Bei den von den Volksrepubliken geforderten Punkten der Minsker Vereinbarungen handelt es sich um:

 

  • Unverzüglicher und allseitiger Waffenstillstand in einzelnen Gebieten der Regionen Donezk und Lugansk und dessen striktes Befolgen
  • Abzug aller schweren Waffen durch beide Seiten auf gleiche Entfernung, um eine Sicherheitszone von mindestens 50 Kilometern zu gewährleisten
  • effizientes Monitoring und Verifizierung des Waffenstillstands und des Abzugs der schweren Waffensysteme durch die OSZE

 

Im Juli waren beim Beschuss von Städten und Siedlungen im Donbass im Osten der Ukraine durch die Kiewer Armee zwölf Menschen getötet und 46 verletzt worden.

 

Zuvor hatte sich Puschilin mit der Initiative an den OSZE-Sonderbeauftragten Martin Sajdik gewandt, eine Sondersitzung der Kontaktgruppe in Form einer Videokonferenz einzuberufen.

 

Im Osten der Ukraine schwelt seit rund zwei Jahren ein militärischer Konflikt.

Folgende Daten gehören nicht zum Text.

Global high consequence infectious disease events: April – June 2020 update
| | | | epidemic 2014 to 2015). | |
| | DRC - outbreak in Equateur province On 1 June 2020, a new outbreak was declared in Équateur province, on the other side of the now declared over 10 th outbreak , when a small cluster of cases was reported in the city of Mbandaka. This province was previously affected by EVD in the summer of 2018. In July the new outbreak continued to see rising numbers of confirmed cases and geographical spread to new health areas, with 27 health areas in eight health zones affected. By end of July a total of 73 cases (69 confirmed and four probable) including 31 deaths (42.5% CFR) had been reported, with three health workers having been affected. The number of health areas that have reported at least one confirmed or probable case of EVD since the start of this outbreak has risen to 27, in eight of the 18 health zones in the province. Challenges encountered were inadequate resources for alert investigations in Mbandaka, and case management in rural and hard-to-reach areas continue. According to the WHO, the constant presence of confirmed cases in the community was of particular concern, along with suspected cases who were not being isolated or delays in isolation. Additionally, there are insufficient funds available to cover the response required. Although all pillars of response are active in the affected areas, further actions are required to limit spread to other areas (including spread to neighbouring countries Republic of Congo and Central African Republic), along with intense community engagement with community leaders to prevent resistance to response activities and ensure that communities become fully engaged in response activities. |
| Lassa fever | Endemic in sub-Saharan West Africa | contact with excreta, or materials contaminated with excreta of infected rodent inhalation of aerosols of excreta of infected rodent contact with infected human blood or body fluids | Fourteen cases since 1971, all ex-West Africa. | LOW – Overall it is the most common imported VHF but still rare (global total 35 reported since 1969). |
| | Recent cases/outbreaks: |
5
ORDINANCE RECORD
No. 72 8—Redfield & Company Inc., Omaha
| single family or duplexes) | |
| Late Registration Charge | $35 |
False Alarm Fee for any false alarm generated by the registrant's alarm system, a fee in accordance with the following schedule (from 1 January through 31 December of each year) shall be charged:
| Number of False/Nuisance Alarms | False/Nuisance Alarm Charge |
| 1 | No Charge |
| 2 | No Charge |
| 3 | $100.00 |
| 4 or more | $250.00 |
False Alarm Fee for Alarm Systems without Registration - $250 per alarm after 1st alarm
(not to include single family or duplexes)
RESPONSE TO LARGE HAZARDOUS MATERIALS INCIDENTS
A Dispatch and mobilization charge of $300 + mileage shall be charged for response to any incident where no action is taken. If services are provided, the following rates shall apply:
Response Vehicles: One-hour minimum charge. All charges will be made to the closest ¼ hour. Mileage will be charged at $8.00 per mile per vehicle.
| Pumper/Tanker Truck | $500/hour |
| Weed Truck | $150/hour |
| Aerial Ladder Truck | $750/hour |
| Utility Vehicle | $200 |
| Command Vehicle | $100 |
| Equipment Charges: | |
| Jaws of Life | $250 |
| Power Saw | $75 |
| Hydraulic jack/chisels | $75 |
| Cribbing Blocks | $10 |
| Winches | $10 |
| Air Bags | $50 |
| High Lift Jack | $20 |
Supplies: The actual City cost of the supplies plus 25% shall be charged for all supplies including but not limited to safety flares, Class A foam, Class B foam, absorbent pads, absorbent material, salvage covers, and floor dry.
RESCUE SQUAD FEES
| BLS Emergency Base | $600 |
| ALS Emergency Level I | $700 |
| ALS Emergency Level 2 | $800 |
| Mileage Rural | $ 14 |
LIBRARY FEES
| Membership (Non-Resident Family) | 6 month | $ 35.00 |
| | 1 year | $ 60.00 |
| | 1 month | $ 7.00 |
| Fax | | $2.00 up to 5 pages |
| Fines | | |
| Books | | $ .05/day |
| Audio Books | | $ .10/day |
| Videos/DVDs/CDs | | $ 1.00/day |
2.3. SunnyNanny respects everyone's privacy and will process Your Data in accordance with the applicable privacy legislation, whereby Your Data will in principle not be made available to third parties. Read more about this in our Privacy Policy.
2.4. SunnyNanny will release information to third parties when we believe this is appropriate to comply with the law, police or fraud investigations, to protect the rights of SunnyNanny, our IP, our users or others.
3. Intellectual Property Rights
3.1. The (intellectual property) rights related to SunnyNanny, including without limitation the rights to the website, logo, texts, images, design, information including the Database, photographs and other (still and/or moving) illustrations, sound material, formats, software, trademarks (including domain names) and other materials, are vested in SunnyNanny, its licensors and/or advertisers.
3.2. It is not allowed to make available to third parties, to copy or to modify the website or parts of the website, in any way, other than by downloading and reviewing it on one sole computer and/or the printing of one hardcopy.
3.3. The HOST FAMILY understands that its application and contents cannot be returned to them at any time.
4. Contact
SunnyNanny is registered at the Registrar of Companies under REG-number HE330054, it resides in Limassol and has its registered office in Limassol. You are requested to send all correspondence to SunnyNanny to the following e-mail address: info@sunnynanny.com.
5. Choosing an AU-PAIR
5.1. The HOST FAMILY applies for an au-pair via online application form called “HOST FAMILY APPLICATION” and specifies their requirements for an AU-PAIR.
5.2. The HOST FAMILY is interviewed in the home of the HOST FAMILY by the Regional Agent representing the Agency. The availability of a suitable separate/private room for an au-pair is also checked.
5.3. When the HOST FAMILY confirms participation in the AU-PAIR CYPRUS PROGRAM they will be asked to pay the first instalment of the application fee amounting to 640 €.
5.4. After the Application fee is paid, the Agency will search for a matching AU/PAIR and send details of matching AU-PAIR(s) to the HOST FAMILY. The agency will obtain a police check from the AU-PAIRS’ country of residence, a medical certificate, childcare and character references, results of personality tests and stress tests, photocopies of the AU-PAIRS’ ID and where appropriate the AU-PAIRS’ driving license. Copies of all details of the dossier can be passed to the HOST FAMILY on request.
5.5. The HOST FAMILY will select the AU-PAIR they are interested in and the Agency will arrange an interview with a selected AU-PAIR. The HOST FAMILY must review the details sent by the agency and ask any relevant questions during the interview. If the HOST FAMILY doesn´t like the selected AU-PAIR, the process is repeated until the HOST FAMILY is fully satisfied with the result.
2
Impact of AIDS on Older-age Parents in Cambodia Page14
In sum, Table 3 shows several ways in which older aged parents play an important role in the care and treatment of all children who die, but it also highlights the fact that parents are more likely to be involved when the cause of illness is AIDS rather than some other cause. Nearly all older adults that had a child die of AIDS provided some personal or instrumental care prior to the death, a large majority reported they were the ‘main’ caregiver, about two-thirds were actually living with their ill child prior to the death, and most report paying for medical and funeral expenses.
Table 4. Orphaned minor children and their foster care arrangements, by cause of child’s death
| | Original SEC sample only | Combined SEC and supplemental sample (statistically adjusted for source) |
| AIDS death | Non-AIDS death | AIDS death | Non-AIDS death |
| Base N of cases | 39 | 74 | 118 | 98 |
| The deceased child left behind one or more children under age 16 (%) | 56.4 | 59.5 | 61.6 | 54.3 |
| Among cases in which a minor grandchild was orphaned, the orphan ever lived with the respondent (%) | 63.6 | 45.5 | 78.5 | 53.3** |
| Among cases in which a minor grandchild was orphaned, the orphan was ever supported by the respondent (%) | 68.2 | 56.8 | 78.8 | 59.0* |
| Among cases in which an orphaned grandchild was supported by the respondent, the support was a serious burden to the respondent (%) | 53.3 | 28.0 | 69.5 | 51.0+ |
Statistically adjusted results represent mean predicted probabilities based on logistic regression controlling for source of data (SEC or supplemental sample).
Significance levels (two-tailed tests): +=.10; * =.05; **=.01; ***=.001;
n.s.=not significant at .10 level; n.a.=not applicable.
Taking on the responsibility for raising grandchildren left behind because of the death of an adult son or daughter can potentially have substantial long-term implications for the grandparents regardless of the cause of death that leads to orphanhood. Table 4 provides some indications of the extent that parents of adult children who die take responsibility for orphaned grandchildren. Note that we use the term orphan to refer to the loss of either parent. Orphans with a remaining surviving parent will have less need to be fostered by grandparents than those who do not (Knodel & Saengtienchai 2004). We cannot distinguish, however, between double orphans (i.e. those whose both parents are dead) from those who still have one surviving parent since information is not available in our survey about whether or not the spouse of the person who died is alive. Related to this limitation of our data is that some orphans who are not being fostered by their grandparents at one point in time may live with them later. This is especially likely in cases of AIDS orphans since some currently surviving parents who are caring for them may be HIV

Die ukrainische Regierung hatte im April 2014 Truppen in die östlichen Kohlefördergebiete Donezk und Lugansk geschickt, nachdem diese den nationalistischen Staatsstreich vom Februar in Kiew nicht anerkannt und unabhängige „Volksrepubliken“ ausgerufen hatten.

 

Bei den Gefechten zwischen dem Kiew treuen Militär und den örtlichen Bürgermilizen sind laut UN-Angaben mehr als 9.000 Menschen ums Leben gekommen. Seit September gilt in der Region eine Waffenruhe, die jedoch immer wieder verletzt wird.